#### [TASK INPUTS]
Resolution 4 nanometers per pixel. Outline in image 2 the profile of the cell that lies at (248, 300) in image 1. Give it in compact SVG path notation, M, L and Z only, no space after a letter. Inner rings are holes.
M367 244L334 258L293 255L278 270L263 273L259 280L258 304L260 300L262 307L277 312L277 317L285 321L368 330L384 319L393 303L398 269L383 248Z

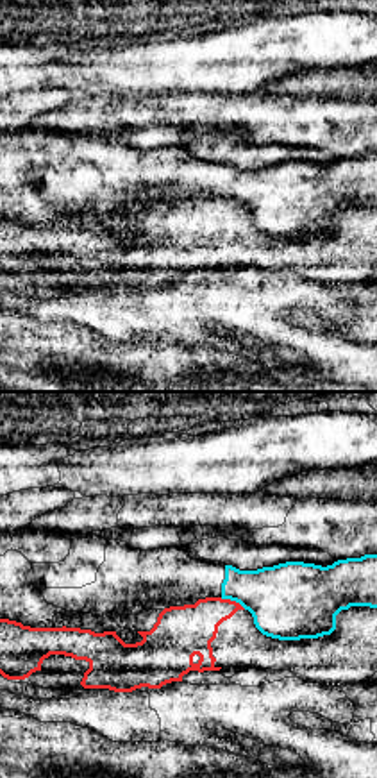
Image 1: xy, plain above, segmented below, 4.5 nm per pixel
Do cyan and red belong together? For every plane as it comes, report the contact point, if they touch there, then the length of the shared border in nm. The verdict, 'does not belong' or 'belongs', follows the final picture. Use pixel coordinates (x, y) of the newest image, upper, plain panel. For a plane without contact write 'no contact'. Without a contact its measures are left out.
meets cyan at (233, 199); contact 130 nm long

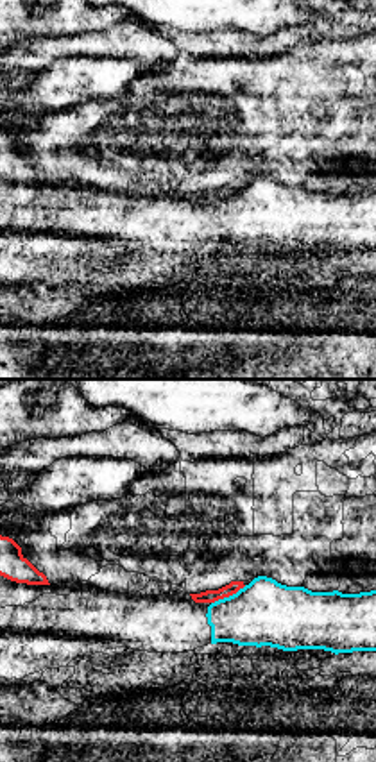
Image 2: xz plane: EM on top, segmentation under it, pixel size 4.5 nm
meets cyan at (230, 195); contact 180 nm long

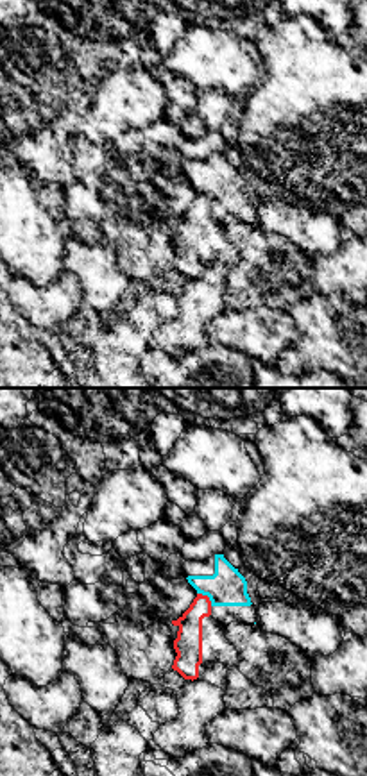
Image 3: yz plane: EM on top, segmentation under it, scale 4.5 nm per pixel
meets cyan at (206, 194); contact 90 nm long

#### [EXERCISE DESCRIPTION]
Copy these entries precisely and drop any picture.

#### [RESPONSE BOX]
Resolution 4 nanometers per pixel. Outline in image 2 the profile of the cell that lies at (248, 300) in image 1. Give it in compact SVG path notation, M, L and Z only, no space after a letter. Inner rings are holes.
M367 244L334 258L293 255L278 270L263 273L259 280L258 304L260 300L262 307L277 312L277 317L285 321L368 330L384 319L393 303L398 269L383 248Z

Image 1: xy, plain above, segmented below, 4.5 nm per pixel
Do cyan and red belong together? For every plane as it comes, report the contact point, if they touch there, then the length of the shared border in nm. The verdict, 'does not belong' or 'belongs', follows the final picture. Use pixel coordinates (x, y) of the newest image, upper, plain panel. For a plane without contact write 'no contact'. Without a contact its measures are left out.
meets cyan at (233, 199); contact 130 nm long

Image 2: xz plane: EM on top, segmentation under it, pixel size 4.5 nm
meets cyan at (230, 195); contact 180 nm long

Image 3: yz plane: EM on top, segmentation under it, scale 4.5 nm per pixel
meets cyan at (206, 194); contact 90 nm long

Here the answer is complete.